プラスアルファ
- 公開日
- 2010/11/03
- 更新日
- 2010/11/03
校長室から
プラスアルファ
先日「京都市学校進路指導委員会」(京都市立中学校の進路指導研究会、特別活動研究会及び京都市立高等学校の教務主任会、進路指導研究会連絡協議会、工業教育研究会、及び校長会、定時制副校長会で構成され、中高連携を軸に進路指導全般の取組を行っている)の中で、宮沢 之祐氏(神戸新聞社論説委員)による「社会が教育に求めるもの」と題された講演を聞く機会があった。彼の取材の中で、神戸の各企業が必要としている人材は、
1,仕事を行う上で、言われた事でだけでなく、自分が考えてもう一歩、プラスアルファを 付け加えることができる人。
2,コミニケーション能力がある人。

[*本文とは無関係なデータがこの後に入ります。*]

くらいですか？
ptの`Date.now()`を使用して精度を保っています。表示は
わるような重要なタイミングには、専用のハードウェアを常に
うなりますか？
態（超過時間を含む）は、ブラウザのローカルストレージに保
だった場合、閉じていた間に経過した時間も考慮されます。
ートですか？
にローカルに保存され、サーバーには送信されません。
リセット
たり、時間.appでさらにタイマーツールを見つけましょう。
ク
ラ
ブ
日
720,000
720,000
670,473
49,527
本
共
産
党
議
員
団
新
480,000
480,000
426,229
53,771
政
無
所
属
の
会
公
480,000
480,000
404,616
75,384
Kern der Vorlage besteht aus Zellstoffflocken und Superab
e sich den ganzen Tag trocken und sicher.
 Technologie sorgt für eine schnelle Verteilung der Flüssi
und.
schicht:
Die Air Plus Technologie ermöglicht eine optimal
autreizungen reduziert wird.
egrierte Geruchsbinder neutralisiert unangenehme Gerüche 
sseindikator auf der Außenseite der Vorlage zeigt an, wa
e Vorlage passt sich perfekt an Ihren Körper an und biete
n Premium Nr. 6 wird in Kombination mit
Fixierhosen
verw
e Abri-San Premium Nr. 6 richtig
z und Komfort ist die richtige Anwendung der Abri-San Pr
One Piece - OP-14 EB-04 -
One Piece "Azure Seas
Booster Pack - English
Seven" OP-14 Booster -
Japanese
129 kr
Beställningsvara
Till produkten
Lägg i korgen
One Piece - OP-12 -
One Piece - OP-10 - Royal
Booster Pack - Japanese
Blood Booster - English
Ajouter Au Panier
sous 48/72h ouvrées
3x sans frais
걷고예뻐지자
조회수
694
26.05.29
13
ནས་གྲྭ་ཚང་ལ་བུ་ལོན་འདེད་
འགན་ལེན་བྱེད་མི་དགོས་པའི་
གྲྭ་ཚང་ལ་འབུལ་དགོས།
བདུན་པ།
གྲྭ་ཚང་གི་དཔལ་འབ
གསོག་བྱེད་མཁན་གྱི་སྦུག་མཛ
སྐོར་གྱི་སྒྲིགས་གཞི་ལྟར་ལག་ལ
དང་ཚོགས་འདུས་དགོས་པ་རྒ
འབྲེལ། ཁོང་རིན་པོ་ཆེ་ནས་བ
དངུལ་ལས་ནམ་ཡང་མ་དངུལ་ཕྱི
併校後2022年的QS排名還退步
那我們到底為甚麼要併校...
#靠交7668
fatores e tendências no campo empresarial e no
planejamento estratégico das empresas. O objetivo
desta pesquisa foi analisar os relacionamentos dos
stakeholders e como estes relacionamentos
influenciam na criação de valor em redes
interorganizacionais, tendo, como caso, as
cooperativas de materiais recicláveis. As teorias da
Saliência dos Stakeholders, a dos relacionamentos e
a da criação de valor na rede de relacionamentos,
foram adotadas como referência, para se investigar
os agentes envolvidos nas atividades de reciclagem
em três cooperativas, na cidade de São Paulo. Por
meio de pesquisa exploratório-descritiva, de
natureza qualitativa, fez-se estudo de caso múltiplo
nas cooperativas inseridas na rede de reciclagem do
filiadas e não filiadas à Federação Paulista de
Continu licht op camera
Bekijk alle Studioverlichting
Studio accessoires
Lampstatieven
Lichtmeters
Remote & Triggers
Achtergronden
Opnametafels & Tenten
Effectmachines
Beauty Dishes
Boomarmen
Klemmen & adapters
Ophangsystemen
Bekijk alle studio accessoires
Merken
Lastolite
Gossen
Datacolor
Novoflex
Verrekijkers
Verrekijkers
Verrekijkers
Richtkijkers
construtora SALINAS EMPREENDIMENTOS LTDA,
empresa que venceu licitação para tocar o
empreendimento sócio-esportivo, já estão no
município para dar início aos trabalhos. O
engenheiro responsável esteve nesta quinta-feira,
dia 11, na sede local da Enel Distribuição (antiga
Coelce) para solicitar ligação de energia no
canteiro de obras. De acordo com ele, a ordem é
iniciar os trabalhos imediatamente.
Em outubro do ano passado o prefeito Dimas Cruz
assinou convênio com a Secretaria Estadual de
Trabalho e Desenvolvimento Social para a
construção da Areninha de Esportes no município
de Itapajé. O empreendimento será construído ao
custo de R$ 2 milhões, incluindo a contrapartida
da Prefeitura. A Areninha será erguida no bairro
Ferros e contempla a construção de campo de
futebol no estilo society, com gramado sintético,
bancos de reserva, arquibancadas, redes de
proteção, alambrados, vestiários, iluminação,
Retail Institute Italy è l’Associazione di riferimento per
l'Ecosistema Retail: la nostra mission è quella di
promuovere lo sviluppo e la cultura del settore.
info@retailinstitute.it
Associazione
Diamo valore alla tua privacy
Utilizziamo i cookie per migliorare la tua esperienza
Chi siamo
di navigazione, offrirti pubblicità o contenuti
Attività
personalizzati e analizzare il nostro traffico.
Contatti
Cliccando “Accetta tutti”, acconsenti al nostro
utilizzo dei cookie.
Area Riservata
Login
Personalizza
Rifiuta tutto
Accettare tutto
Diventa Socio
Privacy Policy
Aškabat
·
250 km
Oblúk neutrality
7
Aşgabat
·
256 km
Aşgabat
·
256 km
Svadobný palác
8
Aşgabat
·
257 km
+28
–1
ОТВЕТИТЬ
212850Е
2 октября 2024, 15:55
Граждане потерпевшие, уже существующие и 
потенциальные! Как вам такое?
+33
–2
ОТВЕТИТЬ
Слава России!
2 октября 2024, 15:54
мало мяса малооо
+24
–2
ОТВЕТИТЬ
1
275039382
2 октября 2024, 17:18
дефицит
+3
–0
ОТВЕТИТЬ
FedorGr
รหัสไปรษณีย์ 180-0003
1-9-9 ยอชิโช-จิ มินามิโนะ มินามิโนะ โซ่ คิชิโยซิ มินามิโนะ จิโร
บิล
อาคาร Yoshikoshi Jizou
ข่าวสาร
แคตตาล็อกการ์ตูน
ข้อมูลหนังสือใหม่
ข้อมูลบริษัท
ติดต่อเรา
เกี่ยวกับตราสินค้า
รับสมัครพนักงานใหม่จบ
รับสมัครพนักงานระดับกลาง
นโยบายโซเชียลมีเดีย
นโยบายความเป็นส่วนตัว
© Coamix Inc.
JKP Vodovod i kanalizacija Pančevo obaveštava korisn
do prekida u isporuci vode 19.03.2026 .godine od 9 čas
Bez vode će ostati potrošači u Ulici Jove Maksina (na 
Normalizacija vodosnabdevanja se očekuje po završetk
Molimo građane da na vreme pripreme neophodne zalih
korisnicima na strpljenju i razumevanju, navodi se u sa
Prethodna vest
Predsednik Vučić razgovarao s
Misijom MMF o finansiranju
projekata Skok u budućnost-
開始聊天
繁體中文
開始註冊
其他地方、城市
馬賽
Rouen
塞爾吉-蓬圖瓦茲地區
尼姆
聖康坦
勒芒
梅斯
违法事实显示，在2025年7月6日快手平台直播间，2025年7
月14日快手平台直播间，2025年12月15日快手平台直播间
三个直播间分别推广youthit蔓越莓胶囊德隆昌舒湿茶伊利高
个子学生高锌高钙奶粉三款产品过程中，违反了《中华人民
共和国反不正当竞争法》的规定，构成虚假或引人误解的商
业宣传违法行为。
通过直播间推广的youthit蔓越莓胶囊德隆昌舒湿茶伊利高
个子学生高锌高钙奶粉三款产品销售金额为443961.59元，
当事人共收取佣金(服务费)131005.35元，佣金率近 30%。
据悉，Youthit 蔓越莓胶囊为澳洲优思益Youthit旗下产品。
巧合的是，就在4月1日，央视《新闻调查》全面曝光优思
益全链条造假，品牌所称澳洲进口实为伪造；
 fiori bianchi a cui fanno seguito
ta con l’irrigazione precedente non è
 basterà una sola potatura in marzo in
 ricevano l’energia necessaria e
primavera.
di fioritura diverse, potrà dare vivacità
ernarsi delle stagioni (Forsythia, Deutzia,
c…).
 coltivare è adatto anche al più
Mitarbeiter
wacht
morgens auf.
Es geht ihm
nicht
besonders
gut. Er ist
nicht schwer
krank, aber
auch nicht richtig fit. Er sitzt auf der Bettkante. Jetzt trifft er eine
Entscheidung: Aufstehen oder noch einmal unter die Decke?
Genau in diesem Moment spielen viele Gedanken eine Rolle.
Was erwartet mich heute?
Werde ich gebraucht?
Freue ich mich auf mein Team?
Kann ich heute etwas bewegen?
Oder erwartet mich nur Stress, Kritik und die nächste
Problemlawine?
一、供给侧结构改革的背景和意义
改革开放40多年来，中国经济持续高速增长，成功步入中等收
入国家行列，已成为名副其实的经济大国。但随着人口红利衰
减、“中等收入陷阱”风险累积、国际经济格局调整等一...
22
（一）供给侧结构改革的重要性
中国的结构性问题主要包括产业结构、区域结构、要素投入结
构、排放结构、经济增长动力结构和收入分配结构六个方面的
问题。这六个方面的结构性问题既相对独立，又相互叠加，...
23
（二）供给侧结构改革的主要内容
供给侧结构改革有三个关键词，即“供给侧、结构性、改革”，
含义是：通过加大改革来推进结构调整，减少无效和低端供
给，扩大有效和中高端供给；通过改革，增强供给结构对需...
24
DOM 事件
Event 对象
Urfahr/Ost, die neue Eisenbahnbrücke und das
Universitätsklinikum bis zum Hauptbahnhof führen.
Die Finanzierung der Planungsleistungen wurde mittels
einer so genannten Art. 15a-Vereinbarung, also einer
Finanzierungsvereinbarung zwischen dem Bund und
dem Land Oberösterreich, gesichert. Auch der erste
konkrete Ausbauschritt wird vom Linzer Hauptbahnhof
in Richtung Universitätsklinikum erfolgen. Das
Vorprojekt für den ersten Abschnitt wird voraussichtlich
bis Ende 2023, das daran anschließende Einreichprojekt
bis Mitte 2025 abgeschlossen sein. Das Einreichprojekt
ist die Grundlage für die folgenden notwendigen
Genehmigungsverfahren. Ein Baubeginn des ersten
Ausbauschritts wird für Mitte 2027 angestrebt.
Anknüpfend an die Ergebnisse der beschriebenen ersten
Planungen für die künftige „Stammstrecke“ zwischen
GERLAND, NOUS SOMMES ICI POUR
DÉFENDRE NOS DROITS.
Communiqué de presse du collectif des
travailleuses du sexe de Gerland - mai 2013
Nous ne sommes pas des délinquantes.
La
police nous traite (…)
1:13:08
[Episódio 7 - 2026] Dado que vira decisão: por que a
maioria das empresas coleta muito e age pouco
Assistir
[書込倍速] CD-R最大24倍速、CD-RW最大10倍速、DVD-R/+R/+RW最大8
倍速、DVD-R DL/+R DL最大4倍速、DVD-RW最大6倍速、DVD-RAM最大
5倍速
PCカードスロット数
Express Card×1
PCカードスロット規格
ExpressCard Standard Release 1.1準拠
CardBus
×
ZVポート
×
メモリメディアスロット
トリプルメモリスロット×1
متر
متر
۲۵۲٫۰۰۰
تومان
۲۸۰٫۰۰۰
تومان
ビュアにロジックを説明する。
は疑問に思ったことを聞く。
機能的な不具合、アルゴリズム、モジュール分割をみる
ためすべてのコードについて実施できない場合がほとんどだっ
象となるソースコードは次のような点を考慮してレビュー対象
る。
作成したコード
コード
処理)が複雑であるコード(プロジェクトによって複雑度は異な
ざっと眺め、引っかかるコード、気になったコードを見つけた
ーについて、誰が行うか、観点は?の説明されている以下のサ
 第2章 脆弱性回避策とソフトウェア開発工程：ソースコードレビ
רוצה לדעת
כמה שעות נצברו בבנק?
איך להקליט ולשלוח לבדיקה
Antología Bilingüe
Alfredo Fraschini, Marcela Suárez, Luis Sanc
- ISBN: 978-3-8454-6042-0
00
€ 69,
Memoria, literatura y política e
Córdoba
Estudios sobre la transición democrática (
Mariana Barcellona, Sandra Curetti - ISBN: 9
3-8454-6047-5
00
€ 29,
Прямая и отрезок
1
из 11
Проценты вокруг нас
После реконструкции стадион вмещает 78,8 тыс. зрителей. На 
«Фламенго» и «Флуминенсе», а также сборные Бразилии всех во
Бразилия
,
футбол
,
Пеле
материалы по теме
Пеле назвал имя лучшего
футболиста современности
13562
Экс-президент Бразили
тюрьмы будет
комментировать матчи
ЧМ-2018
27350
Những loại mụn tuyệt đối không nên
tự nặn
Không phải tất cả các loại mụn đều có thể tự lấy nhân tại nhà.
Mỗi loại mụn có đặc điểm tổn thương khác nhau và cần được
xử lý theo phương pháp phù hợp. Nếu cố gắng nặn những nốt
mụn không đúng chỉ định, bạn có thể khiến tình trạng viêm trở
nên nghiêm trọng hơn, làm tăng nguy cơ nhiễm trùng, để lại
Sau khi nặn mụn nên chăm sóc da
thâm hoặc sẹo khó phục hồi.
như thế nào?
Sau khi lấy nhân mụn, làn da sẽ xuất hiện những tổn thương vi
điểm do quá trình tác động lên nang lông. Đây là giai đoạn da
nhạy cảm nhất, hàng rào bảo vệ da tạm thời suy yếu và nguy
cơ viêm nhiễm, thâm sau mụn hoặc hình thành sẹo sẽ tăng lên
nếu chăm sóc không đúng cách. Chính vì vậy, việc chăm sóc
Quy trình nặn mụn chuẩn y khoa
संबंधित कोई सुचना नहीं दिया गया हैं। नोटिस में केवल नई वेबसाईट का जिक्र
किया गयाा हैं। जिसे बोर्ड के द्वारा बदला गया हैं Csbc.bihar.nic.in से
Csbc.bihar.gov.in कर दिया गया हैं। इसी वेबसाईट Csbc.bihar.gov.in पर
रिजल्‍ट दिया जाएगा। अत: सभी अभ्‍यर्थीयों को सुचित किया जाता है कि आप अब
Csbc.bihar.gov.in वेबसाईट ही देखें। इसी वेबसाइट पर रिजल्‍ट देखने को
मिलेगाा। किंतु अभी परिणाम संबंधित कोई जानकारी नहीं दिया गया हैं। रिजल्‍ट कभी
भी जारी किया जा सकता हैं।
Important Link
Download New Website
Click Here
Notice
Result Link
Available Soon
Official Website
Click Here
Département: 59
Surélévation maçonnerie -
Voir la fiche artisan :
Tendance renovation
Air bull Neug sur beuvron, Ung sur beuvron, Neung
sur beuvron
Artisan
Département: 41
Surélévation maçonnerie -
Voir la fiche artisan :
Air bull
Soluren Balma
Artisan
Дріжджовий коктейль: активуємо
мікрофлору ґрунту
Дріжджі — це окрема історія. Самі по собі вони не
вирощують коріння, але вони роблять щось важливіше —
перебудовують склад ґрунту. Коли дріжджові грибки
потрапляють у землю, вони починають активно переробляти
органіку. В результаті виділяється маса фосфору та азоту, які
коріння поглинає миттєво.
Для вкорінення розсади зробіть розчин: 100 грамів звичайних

(相手の立場に立って考えることができる)
3,みんなで力を合わせる事ができる人。(協調性)
以上のことを挙げておられた。このことは、決して大人になり、仕事をする上の能力だけではなくて、現在の学校生活で、生徒たちが必要とされる能力であり、学校教育の中で訓練する能力でもある。昨今の教育現場はややもすれば「学力重視」に大きくシフトし、人間力(上記の3点)が二の次になる傾向がある。「確かな学力」を身につけることはもちろん大切である。しかし、人のいやがる事をしていても、されている人の痛みが想像できなかったり、チームで一つのものを作り上げようとするする時に、自分がどのような役割をすればそのチームがうまくいくのか考え、行動できなかったりする(自分勝手・わがまま)こともままあることである。本校の今年の文化祭や体育大会の生徒の感想を読むと、ほとんどの人が、結果を問わずクラスや生徒会で力を合わせて1つものを作り上げたことへの充実感が記されている。その思いを行動化できる人間になって行くことが今後の課題であるし、願いでもある。
ところで、10月24日(日)に、中京中学校グランドにおいて、「中京祭り」が開催された。その中で、例年行われている「わいわい広場・絆」のブース(ラミネーターでのしおりづくりやプラ版キーホルダーづくり、育成学級による物品販売等)を、今年から中京区8校の生徒会の生徒が運営した。夏休みに1回、8校の生徒会全体で交流会を行っただけで、当日を迎えた。各校の生徒会担当教員は、当日必要な材料を運び込むだけで口出しはしなかった。時間を区切って担当する2〜3校の生徒会の生徒たちは、事前打ち合わせがほとんどない中、自然とリーダーができ、生徒たちはその場で短時間打ち合わせを行い、役割分担し、小さなお客さんの相手をしていた。なかなかの盛況ぶりであり、午後はますますブースへの来場者が増えてきた。その時である。ある学校の生徒が、隣のブースが終了していることに気づき、自分で判断して、隣のブースの担当者に単独、空いているブースの1部を貸してくれるように交渉に出かた。幸いなことに理解ある担当者で、すぐにその場所を貸してくれることになり、前よも多くの小さなお客さんをさばくことができた。その生徒はその後、何事もなかったかのように、淡々と他の生徒と一緒に小さなお客さんを相手に丁寧に対応していた。その間、彼は一度も教師に相談もしなかったし、顔を見て了解を求めるそぶりもなかった。まさに「プラスアルファ」の行動であった。われわれ大人でも、これだけの行動ができる人間はそういない。彼がどうしてこういうことができるようになったのか知らないが、未来に少し光明を見た思いがして、その日1日、すがすがしい思いで終わることができた。